The directing effects of electron donating and withdrawing groups on electrophilic substitution of benzene

Henry Armstrong, working at Imperial College in 1890, was the first to categorise substituents (R') on a benzene ring in terms of the effect they had towards electrophilic substitution reactions of the ring. With the electron yet to be discovered, he attributed this to to a polarizable entity he called an "affinity", and suggested this acted at a distance over the whole ring, and which differed in character according to the nature of the substituents (a difference we nowadays categorize as electron donating or withdrawing).

Erich Huckel, working some 40 years later, was able to derive from Schroedinger's equation a simple expression which predicted how "affinities", now named electrons of course, were polarized (the so-called Huckel molecular orbital theory). These molecular orbital functions, as we nowadays refer to them, can be used to illustrate graphically how both the directing effects and the activating/deactivating effects operate. To maximise the visual effect, we are going to use two substituents R' that were not in fact in Armstrong's original list; CH2+ for an electron withdrawing group and CH2- for an electron donating group. Its worth considering just for a moment why we are not using more conventional neutral groups (i.e. NO2 and NH2 respectively) for this illustration. Being neutral, the latter groups can only polarize the molecule by separating charge to produce a dipolar species. Such ionic charge separation always takes a fair bit of energy to achieve compared to neutral covalent bonding. In contrast, if the R' group is already ionic, then moving the charge from one part of the molecule to another takes very little energy, and hence very little if any increase in energy.

Shapes of (least stable) electron (pair) deriving from perturbation by "electron donating" CH2- Substituent. Note how these electrons have been polarized onto the ortho and para positions exclusively. An electrophile (electron loving) reagent will thus be attracted just to those positions. The energy of this particular electron pair (-1.7eV) suggests it is only weakly bound by the molecule (most electrons in molecules have more stable, tightly bound, energies of -10+ eV), and hence is very reactive (i.e. stabilizing this electron pair via reaction is likely to be a very exothermic process). This is conventionally interpreted as meaning such an electron donating substitutent is highly activating towards (electrophilic) reaction.
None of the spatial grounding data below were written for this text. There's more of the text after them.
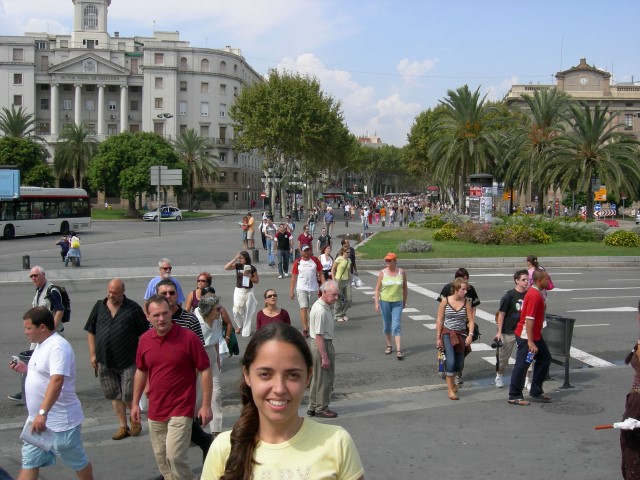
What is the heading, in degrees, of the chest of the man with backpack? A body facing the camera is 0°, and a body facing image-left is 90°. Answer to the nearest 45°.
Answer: approximately 45°

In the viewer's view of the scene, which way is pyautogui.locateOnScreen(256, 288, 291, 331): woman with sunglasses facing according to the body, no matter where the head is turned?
toward the camera

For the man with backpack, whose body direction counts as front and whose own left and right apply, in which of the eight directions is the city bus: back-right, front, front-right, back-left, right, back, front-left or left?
back-right

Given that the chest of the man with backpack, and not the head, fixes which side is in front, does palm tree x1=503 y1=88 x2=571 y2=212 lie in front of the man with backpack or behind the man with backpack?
behind

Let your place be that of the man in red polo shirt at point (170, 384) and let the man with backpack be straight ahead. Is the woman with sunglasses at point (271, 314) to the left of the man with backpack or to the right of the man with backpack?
right

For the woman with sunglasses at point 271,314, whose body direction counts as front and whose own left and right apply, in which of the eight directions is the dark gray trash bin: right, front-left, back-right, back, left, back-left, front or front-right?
left

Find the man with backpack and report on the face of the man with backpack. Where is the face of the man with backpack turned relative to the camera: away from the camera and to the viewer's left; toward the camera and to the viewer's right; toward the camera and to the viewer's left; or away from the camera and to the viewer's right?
toward the camera and to the viewer's left

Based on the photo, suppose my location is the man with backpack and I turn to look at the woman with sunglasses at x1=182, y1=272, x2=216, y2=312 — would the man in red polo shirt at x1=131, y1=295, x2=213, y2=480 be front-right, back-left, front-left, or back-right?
front-right

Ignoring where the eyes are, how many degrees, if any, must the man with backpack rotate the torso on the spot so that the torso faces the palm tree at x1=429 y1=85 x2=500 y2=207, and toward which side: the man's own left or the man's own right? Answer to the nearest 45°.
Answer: approximately 180°
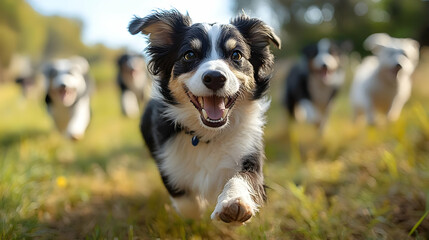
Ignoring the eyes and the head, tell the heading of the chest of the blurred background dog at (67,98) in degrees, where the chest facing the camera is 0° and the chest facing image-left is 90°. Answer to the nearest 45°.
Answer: approximately 0°

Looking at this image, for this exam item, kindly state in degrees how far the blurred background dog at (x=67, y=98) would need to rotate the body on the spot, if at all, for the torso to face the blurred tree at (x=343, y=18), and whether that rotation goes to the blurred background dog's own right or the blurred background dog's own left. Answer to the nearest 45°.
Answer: approximately 135° to the blurred background dog's own left

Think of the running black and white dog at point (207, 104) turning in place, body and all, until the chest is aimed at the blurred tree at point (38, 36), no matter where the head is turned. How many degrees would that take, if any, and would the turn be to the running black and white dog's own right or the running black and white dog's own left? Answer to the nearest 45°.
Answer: approximately 135° to the running black and white dog's own right

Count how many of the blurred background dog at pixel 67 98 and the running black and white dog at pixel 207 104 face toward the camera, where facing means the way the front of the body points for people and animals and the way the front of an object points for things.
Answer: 2

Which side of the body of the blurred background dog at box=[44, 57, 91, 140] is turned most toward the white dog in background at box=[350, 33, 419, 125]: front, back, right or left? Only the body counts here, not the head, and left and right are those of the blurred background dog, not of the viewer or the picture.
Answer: left

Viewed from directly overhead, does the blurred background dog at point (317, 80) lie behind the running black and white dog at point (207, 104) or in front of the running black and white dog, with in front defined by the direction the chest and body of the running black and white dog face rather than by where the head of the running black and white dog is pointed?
behind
Shapes of (highest and next highest energy) electrons deriving from perturbation by the "electron withdrawing" CH2+ Substituent. The least stable electron pair in this system (left) is nevertheless (due to the overall positive charge the molecule carries) much more stable with before, with an energy of about -15.0 eV. This means it is even more stable than electrons in neutral benzene (~-10 eV), and hence much less likely to interact with an electrophile (which, in seeking electrons, does not much like what it sees in such stabilised electrons) and hence is deactivating. Notice also that the nodal properties are now quite different from before. In particular, there is no electron (density) present on the para position, whereas the meta position does have it (as does the ortho). Another electron pair (right) is only slightly different in energy from this first pair (~-15.6 eV), and this now places electron (density) only on the meta and para positions, but not the ortho. Taken together then, these two orbitals both place electrons meta, but only once each for ortho and para. The latter are thus not favoured for interaction with an electrophile, and only the meta position reacts, albeit slowly.